Earlier this year, Campus Society released research of 2,225 students revealing the brands they most admire and why: in an open poll, the top brand – Nike – scored more than double the votes of Apple, who ranked second. Product quality, innovation and delivery of inspiring content were the stand-out performance differentiators – and something both organisations have spent years (if not decades), refining and tweaking to ensure its mass appeal. 

Dig a little deeper and you start to see why these brands are so appealing. Just over a third (34%) of those questioned said they wanted a brand to have an innovative approach to communications. While another third (33%) of students cited inspiring content as a draw. This may explain why those renowned innovators, like Nike and Apple, that push the boundaries of developing engaging content, scored so highly. 

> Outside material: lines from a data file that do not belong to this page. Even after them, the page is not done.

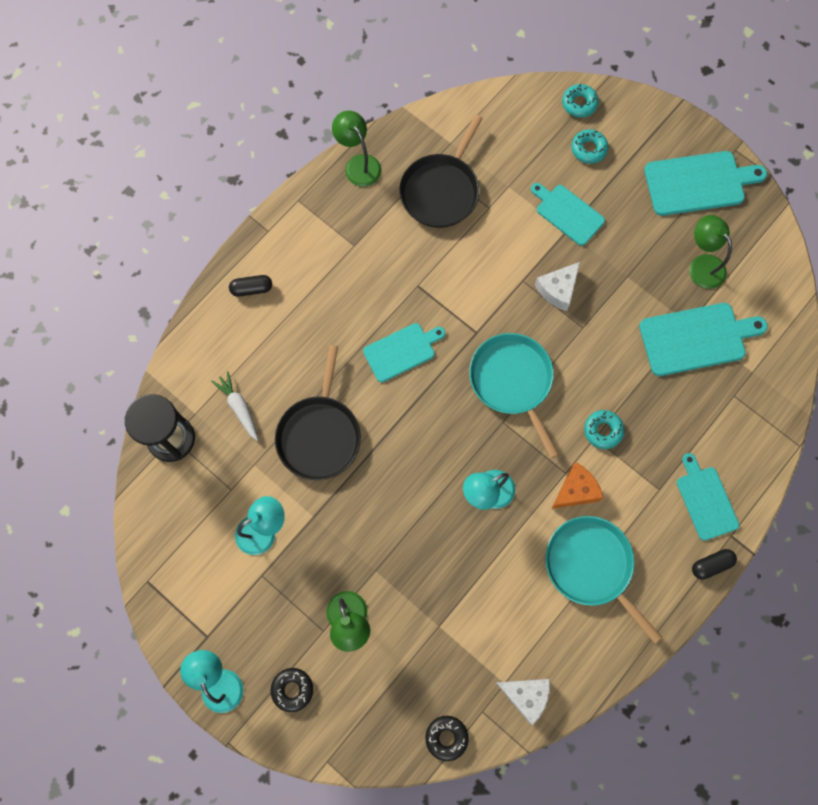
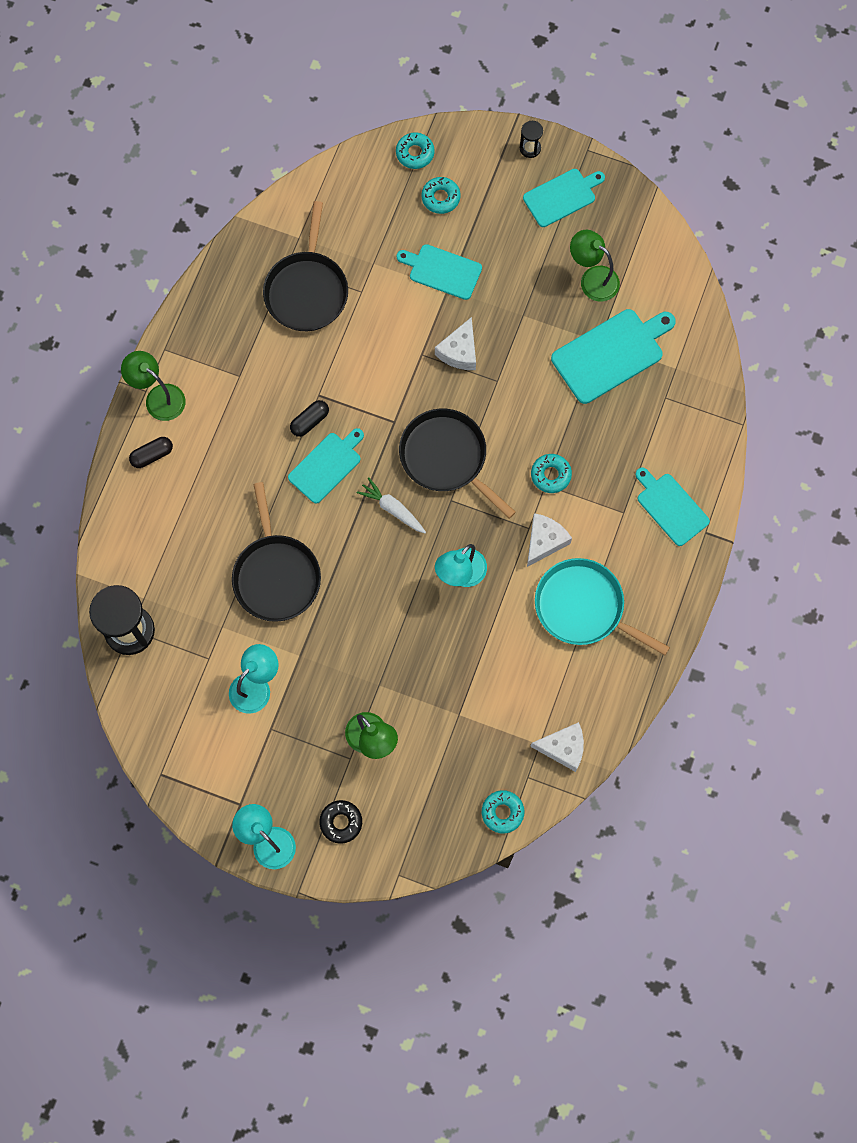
camera: 20 degrees left, 0 degrees up
(239, 407) = (185, 577): white carrot -> white carrot (392, 509)
(358, 164) = (212, 291): green lamp -> green lamp (158, 397)
(446, 737) = (502, 812): black donut -> turquoise donut
(512, 381) = (447, 458): turquoise pan -> black pan
(576, 490) = (544, 541): orange cheese -> white cheese
(684, 132) = (530, 148): none -> black hourglass
(698, 183) = (561, 196): turquoise cutting board -> turquoise cutting board, size x0.66
(711, 565) = (695, 566): black capsule -> black capsule (310, 421)

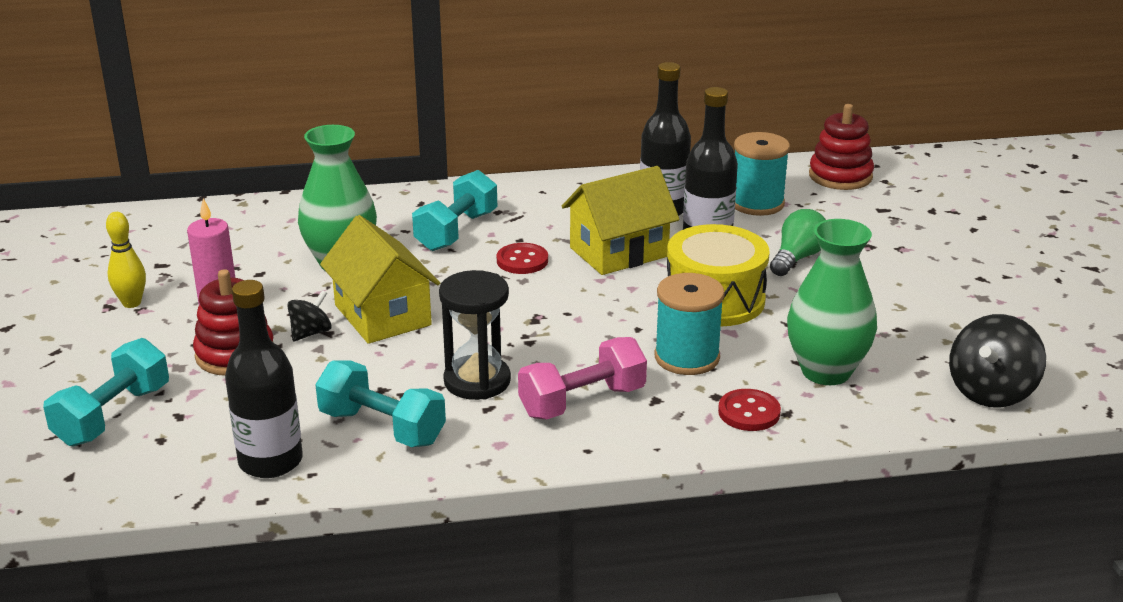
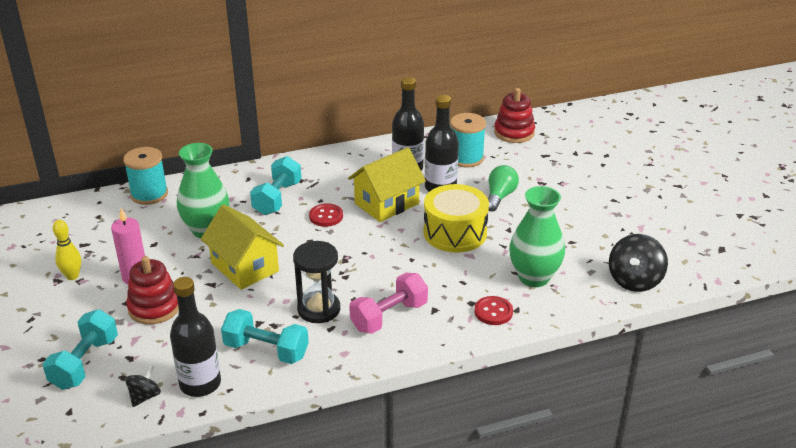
camera: 10 degrees left, 5 degrees up
(310, 333) = (201, 286): black spinning top -> black spinning top (145, 396)
(687, 357) = (447, 277): turquoise spool -> turquoise spool (149, 194)

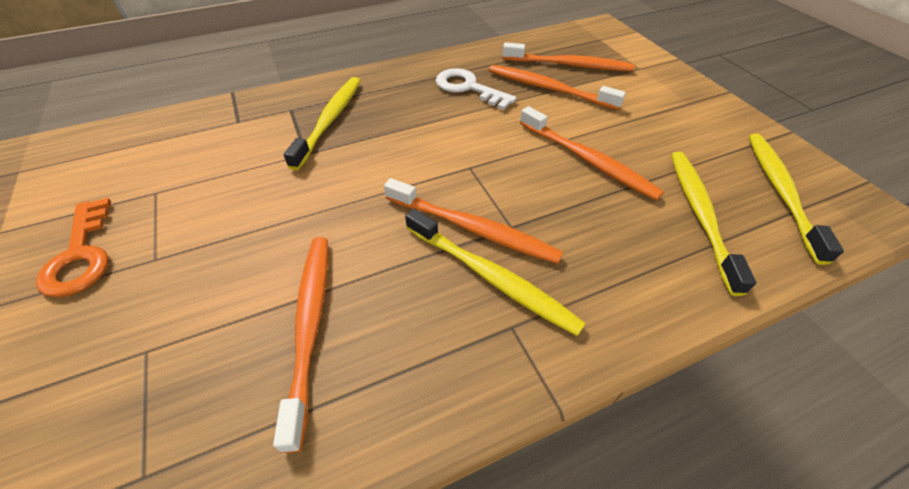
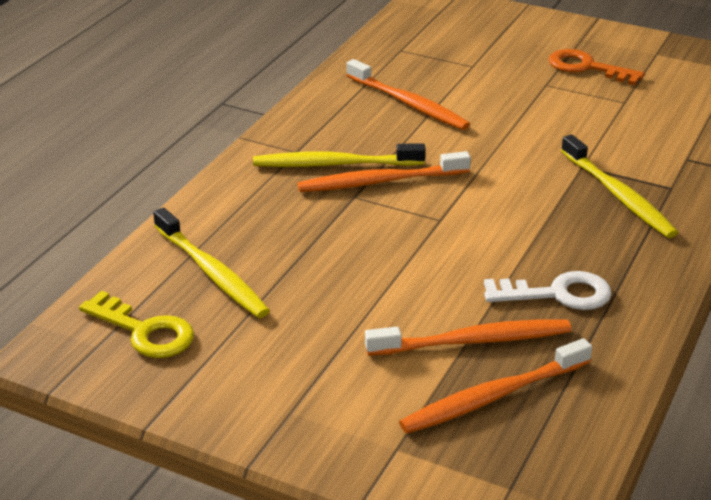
camera: 140 degrees right, 15 degrees down
(588, 160) = (345, 274): orange toothbrush -> none
(780, 191) = (144, 331): yellow toothbrush -> yellow key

For students, different platforms serve different purposes

But not everyone is Nike, Apple or Adidas (who ranked third), and have the multimillion-pound marketing budgets that these brands can afford. Creating that meaningful engagement doesn’t need to just be about what you communicate; it’s how you communicate. It’s here where marketeers must align to the platforms students are using, tapping into relevant social media channels to reach and connect with students.

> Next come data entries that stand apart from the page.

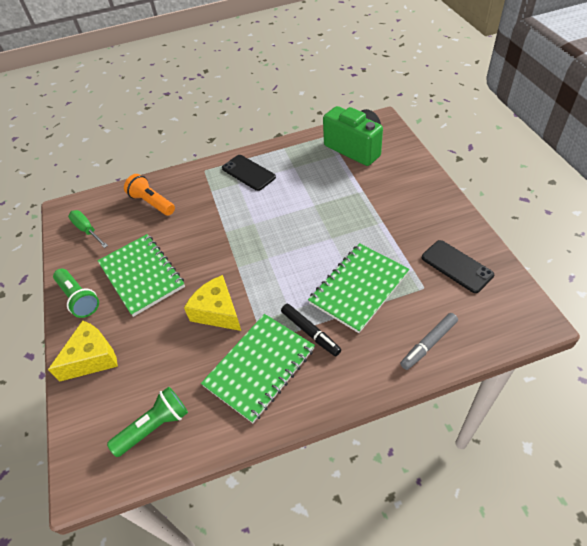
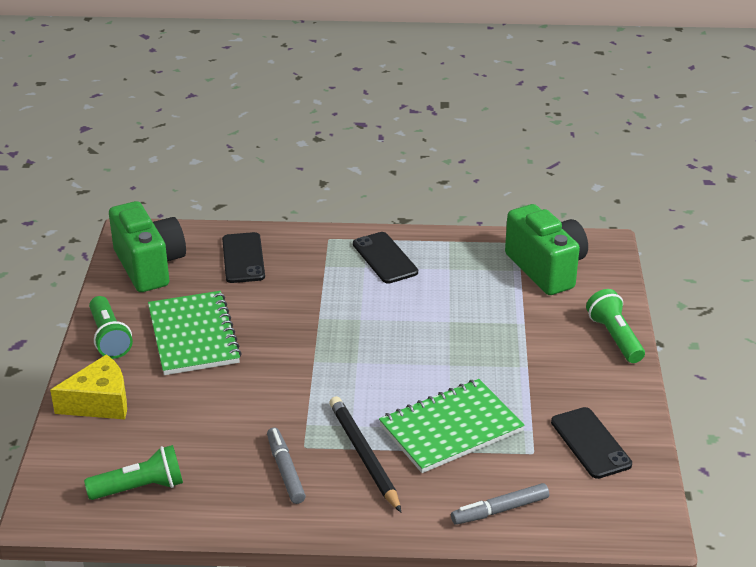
camera: 15 degrees right, 15 degrees down
(87, 230) = (149, 266): green screwdriver -> green camera
(152, 203) = (243, 258): orange flashlight -> black phone
(217, 312) = (265, 400): yellow cheese -> none
(259, 367) = (285, 470): green notebook -> grey marker
(310, 332) = (364, 455): black marker -> black pencil
(425, 182) = (615, 337): none -> green flashlight

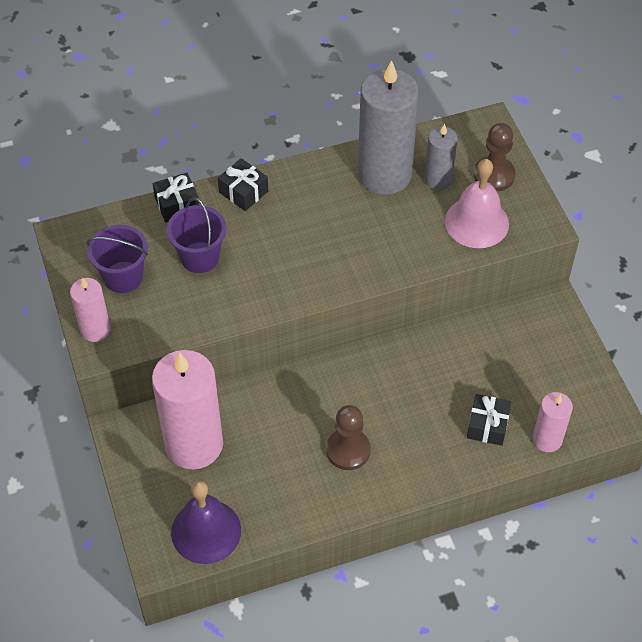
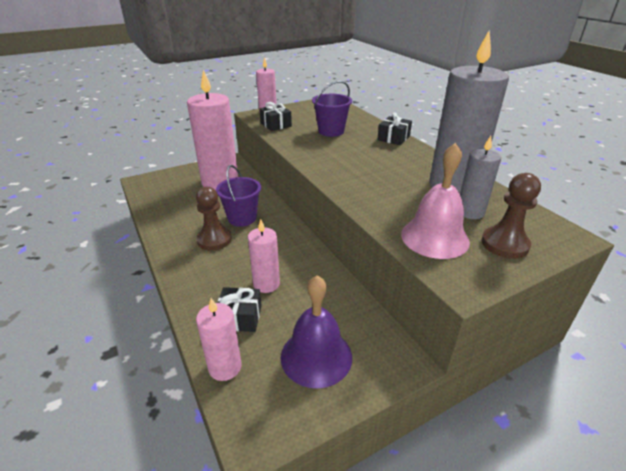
camera: 80 degrees right, 20 degrees down
(123, 277) = (307, 115): purple bucket -> purple bucket (242, 218)
(177, 204) = (369, 122): black gift -> black gift (275, 125)
(206, 531) = (157, 192): purple bell -> purple bell (316, 356)
(440, 399) = (266, 284): none -> pink candle

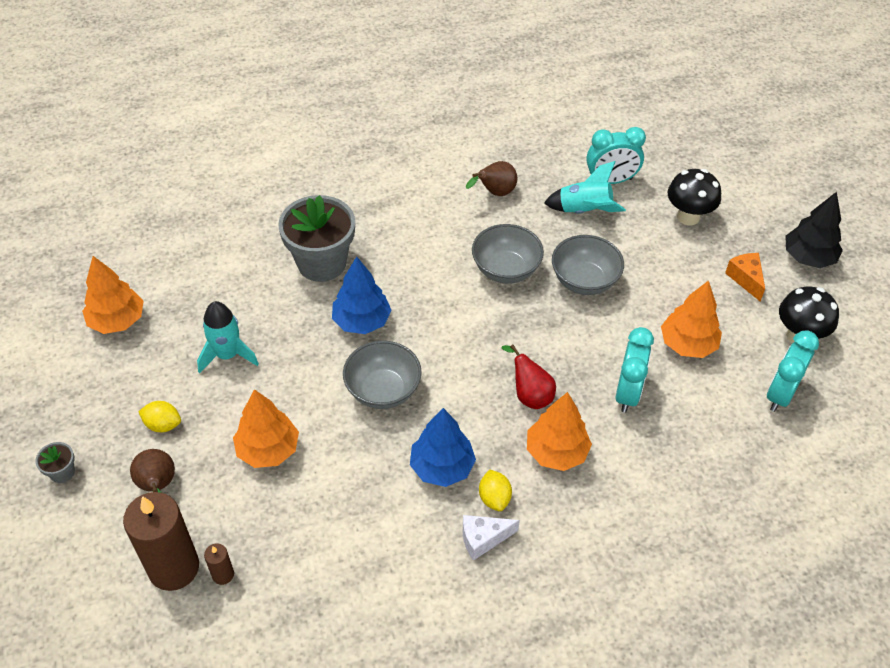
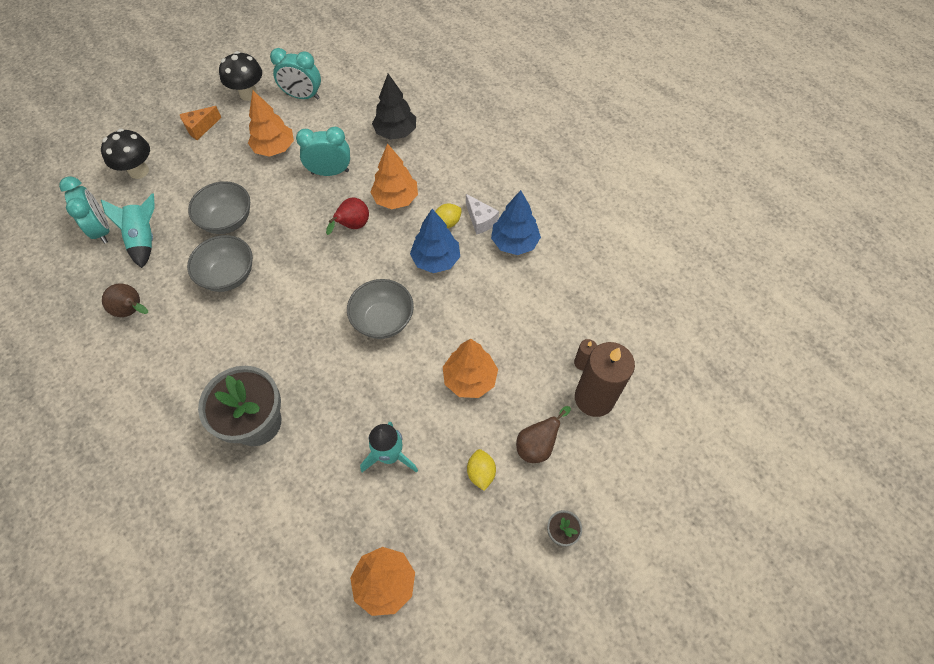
camera: 110 degrees left, 10 degrees up
(362, 321) = (317, 362): blue tree -> blue tree (514, 243)
(808, 257) = (170, 98): black tree -> black tree (396, 132)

There must be the recognition that, for students, different platforms serve different purposes – and they expect brands to understand that and act in tandem with them. For Instagram, they showcase their aspirational selves; on Snapchat, they share real-life moments; and on Twitter, they get the news.

Campus Society, on the other hand, is a social network built specifically for students – allowing brands to engage with members who share like-minded interests. On this platform, students set up their own forums and profiles for their societies and clubs – free from things that might clutter their news feeds on other platforms.

It allows them to ‘own’ their own network in a way that creates an engaged conversation on specific issues that matter to them. Brands should consider these issues and how they can enter the conversation too. Some already are; with Gen Z moving away from Facebook, for example, organisations like Sephora Beauty, Lego, Starbucks and Xbox are investing in their own nuanced brand communities with success.

This all points to the constant, rapid evolution of the communications landscape and how the brands who get the frequency, relevance and mechanism of content delivery right will reap the benefits of better, more meaningful connections with their next key audiences. 

While social media has created a means to build safe, scalable and more meaningful relationships, traditional social networks may no longer be fit for purpose. In many ways, the incumbents have made it more challenging to achieve a meaningful relationship with consumers – thanks to a myriad of channels, evolving platforms, new algorithms and automation. They’ve created opportunity but also the danger that the brand / consumer relationship is less personal, less tailored. 

Using insights to create direct engagement: A lesson from Barclays

Barclays, for example, recently announced a new scheme to offer students access to a library of e-books, where they can pick up to three free course text books – in light of research finding that money is the number one concern for Gen Z students – over and above exam stress.

A brand that can communicate that level of insight, with a genuine purpose to make university life that little bit easier is going to be one that build closer affinity with its students than one that offers.

What does this mean for brands that are looking to build these life-long relationships? It means looking at the original engagement idea: that the right product and content, communicated in the right way to the right audience via the right platforms will have a lasting impact. 

Those brands who focus on having a positive impact on society, demonstrating an ability to understand what the core issues facing this audience are, and being able to communicate that in creative ways through the right mix of channels, will be the ones that rise to the top.